(CONSIGNE)
Selon l'extrait sur l'assèchement des structures en bois, combien de temps l'évacuation de l'humidité des matériaux peut-elle prendre ?

(EXTRAIT FOURNI)
##########

Trois étapes fondamentales doivent être considérées:
- Diminuer la charge d’humidité;
- Ouvrir les parois pour évaluer les dégradations ainsi que la nature de l’intervention;
- Remettre la structure en état.
Comment réduire la charge d’humidité?
Pour évacuer l’humidité d’une structure en bois, on peut avoir recours aux techniques suivantes:
- Drainage et pompage de l’eau, y compris dans le vide ventilé, la cave, les espaces techniques …
- Aération naturelle intensive et remise en fonctionnement des dispositifs de ventilation;
- Évacuation des éléments qui ont accumulé de l’humidité et qui y sont sensibles (revêtements …).
L’évacuation de l’humidité des matériaux peut prendre plusieurs semaines, voire plusieurs mois, en fonction de la porosité des matériaux et du système de ventilation présent. Selon la taille et la géométrie des locaux, il peut s’avérer nécessaire de faire usage de ventilateurs mécaniques complémentaires ou d’un dessiccateur (ou déshumidificateur). L’air doit circuler dans toute l’habitation, y compris dans les zones qui n’ont pas été inondées.
On peut également accélérer l’évaporation de l’humidité en augmentant la température intérieure du bâtiment. La mise en route du chauffage peut ainsi être envisagée, si les conditions de sécurité le permettent. Il convient toutefois de ne pas chauffer exagérément ni trop rapidement, au risque d’occasionner des fissures dans les éléments constructifs.
La ventilation est également indispensable pour éviter tout risque sanitaire. En effet, la présence d’une humidité élevée au sein d’une habitation est propice au développement de moisissures et autres microorganismes, pouvant engendrer des problèmes de santé pour les occupants (asthme, allergie …). Au cas où des moisissures sont présentes, il est indispensable de porter un équipement adapté (masque, gants …) lors des travaux d’assainissement (voir à ce sujet Les Dossiers du CSTC 2015/2.9).

##########

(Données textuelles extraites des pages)
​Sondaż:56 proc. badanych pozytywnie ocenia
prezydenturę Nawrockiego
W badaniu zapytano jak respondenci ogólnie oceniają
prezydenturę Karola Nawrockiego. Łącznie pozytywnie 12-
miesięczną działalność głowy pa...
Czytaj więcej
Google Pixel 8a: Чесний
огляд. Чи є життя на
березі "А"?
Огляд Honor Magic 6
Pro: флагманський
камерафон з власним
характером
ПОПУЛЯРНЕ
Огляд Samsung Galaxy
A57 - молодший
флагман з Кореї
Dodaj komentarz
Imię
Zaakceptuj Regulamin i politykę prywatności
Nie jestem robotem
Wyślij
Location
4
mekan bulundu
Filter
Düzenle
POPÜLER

##########

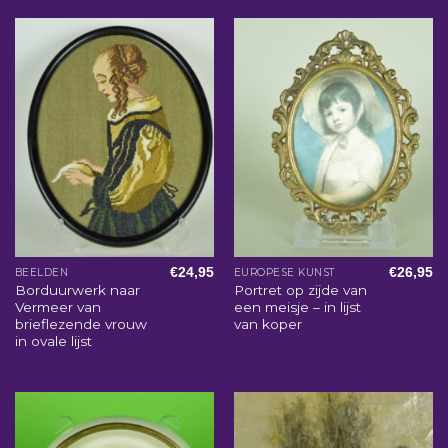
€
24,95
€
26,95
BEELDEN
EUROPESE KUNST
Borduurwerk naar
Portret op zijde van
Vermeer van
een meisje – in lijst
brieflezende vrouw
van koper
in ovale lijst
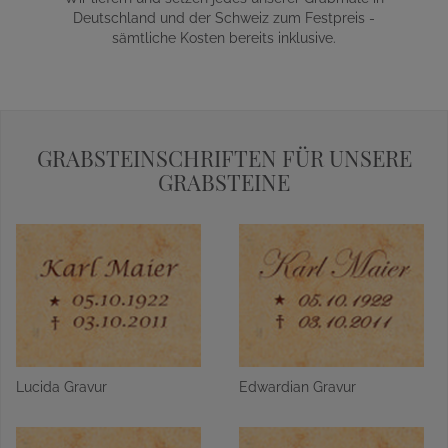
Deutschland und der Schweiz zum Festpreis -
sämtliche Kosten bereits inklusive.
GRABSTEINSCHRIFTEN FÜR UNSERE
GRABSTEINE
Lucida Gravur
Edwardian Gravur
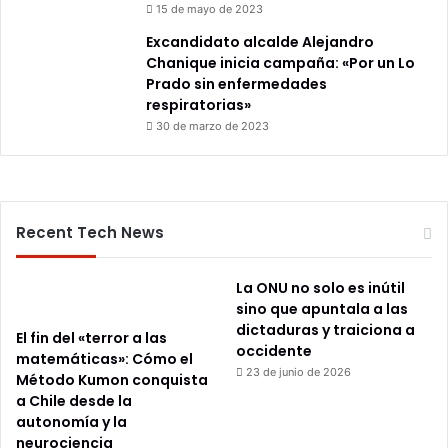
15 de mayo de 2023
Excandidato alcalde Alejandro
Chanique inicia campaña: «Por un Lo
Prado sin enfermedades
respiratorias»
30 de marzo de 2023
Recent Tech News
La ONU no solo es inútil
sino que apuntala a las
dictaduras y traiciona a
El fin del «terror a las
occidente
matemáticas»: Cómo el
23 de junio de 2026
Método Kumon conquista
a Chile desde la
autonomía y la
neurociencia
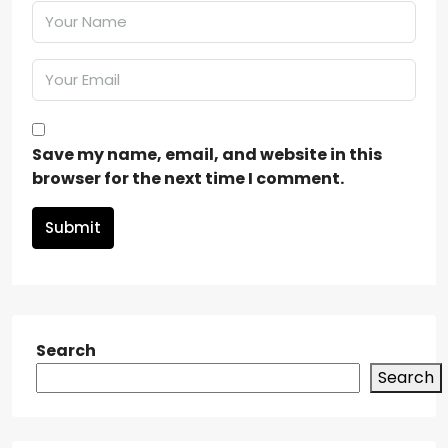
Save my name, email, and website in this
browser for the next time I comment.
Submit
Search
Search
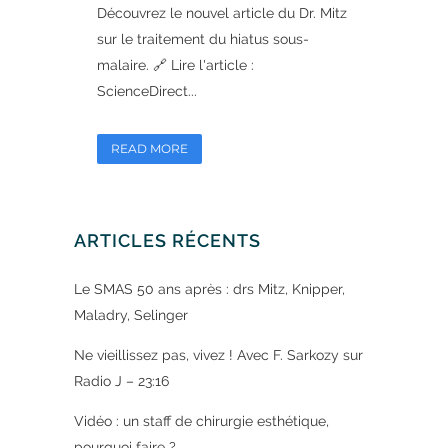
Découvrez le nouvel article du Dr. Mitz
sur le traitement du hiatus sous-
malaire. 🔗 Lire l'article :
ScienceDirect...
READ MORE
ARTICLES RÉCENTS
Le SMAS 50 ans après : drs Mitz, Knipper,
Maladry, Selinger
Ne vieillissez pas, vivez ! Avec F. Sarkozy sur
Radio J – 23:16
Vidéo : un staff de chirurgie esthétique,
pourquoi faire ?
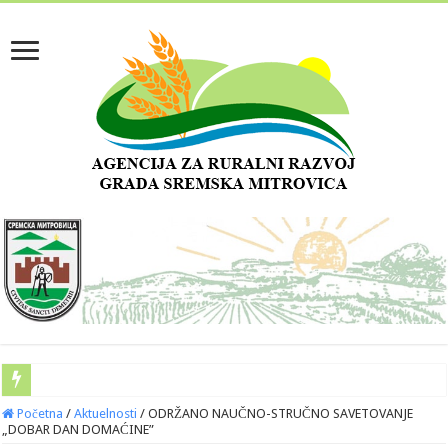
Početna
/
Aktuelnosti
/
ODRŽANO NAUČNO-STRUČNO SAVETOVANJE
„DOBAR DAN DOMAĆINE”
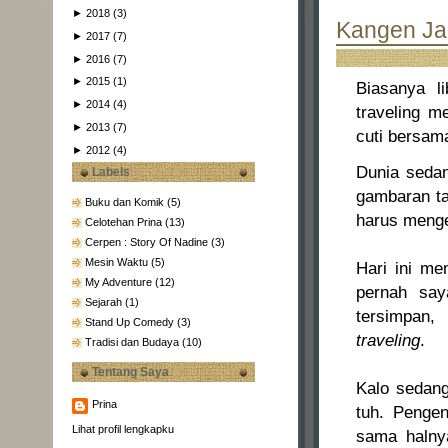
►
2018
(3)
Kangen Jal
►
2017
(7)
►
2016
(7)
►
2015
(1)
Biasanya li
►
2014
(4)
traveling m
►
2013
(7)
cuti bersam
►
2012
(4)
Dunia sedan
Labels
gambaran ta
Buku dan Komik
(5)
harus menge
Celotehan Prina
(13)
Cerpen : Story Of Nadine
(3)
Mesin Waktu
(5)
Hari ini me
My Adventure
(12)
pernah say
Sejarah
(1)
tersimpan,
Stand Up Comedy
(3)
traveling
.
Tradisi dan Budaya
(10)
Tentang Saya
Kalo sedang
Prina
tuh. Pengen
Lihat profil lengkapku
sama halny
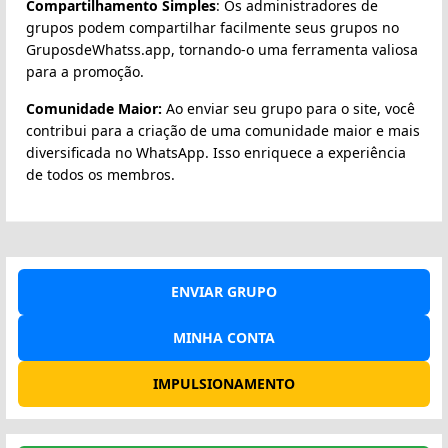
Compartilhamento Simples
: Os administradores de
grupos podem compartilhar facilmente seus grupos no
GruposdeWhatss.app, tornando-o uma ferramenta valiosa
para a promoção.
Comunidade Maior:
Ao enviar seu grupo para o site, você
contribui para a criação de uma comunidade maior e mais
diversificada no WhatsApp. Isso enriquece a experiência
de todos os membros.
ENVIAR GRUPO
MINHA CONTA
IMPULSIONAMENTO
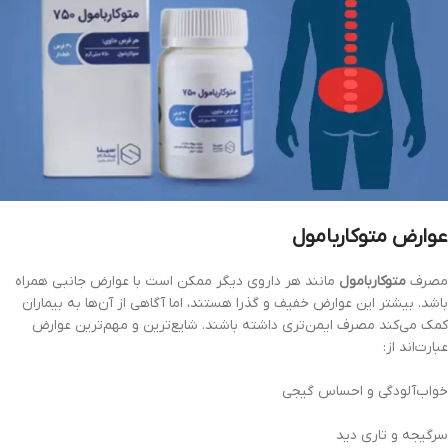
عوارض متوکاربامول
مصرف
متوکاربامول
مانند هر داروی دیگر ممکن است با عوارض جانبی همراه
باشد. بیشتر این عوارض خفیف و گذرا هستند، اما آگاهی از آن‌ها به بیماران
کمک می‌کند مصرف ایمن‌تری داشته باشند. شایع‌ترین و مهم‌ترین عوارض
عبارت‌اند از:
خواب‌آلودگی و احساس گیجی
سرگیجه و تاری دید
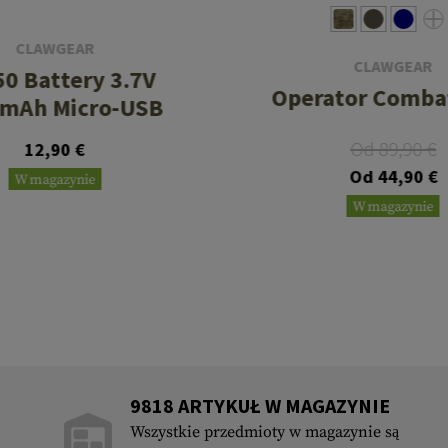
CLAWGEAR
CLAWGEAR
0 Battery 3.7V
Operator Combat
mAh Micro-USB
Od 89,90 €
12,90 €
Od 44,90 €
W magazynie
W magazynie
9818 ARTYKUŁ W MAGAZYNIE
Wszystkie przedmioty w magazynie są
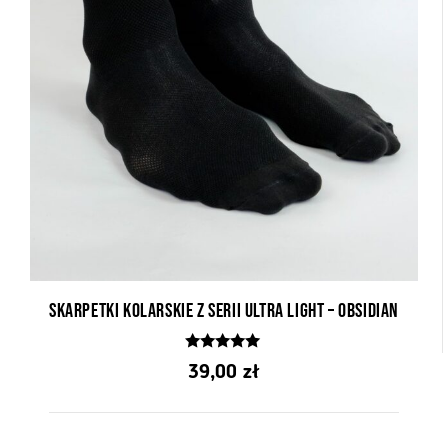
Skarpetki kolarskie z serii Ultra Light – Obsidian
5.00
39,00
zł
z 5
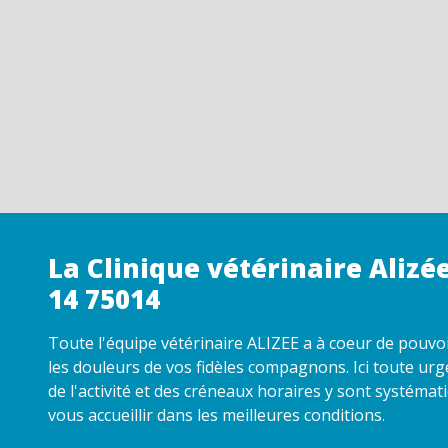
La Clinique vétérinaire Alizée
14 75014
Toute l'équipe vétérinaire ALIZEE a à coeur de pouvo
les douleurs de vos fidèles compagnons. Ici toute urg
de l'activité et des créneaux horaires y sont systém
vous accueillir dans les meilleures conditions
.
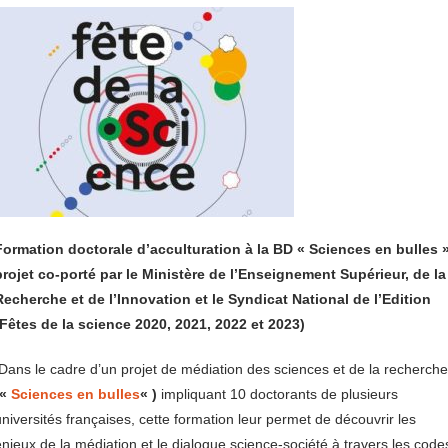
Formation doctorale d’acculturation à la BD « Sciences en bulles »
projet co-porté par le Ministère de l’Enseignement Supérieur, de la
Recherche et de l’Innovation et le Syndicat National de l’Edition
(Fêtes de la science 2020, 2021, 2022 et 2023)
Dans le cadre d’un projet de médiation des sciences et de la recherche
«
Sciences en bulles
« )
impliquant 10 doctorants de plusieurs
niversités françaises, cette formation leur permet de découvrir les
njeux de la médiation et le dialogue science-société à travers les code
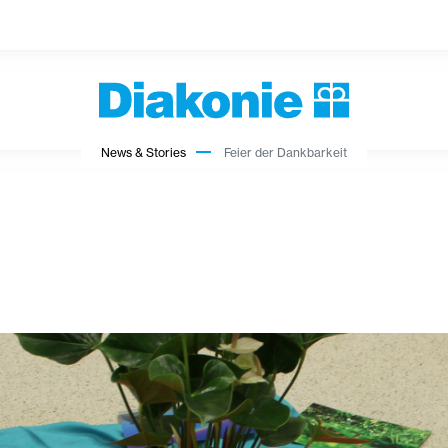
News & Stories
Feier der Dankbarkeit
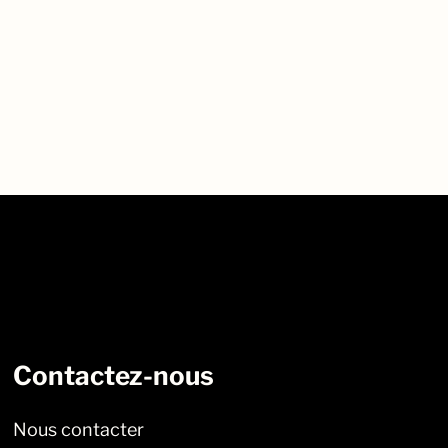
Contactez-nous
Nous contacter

##########

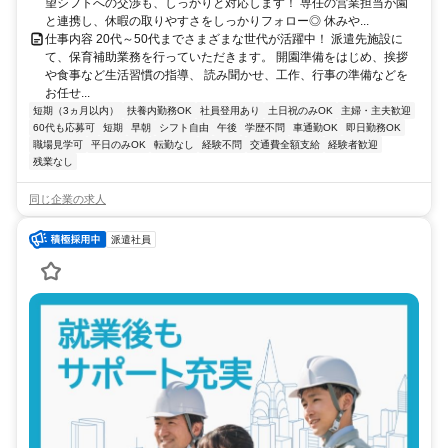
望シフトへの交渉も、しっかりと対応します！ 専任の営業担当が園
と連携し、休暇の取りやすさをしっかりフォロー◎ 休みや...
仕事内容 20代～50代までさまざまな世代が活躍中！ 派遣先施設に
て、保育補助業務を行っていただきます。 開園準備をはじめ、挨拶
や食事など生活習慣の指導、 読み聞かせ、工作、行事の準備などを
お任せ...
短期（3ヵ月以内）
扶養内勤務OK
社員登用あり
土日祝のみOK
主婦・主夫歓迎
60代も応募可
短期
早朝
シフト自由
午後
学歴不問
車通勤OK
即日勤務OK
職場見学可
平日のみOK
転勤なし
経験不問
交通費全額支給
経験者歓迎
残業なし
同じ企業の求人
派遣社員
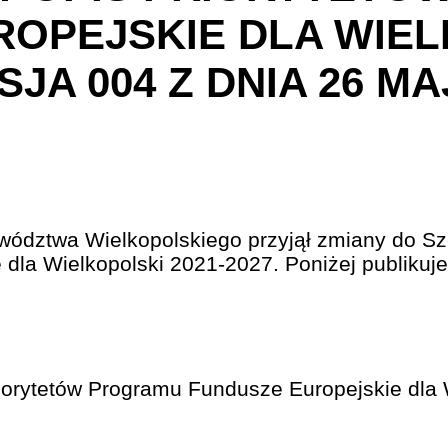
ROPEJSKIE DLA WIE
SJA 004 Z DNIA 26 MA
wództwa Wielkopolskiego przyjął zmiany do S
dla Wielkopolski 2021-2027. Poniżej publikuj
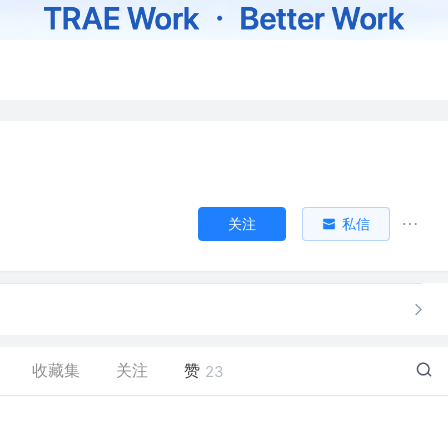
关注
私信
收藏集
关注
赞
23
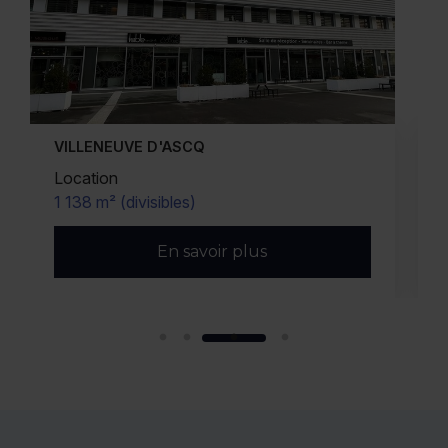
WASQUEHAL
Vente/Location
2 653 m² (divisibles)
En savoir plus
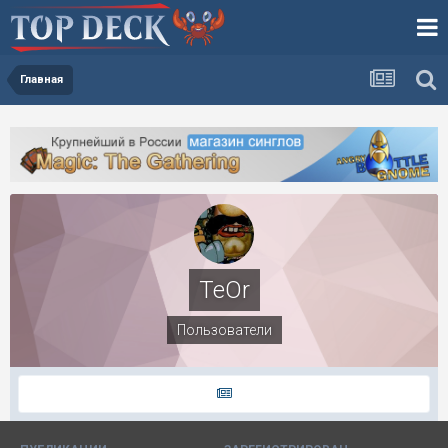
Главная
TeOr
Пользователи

##########

(CORRIGÉ)
Elle peut prendre plusieurs semaines, voire plusieurs mois, selon la porosité des matériaux et le système de ventilation présent.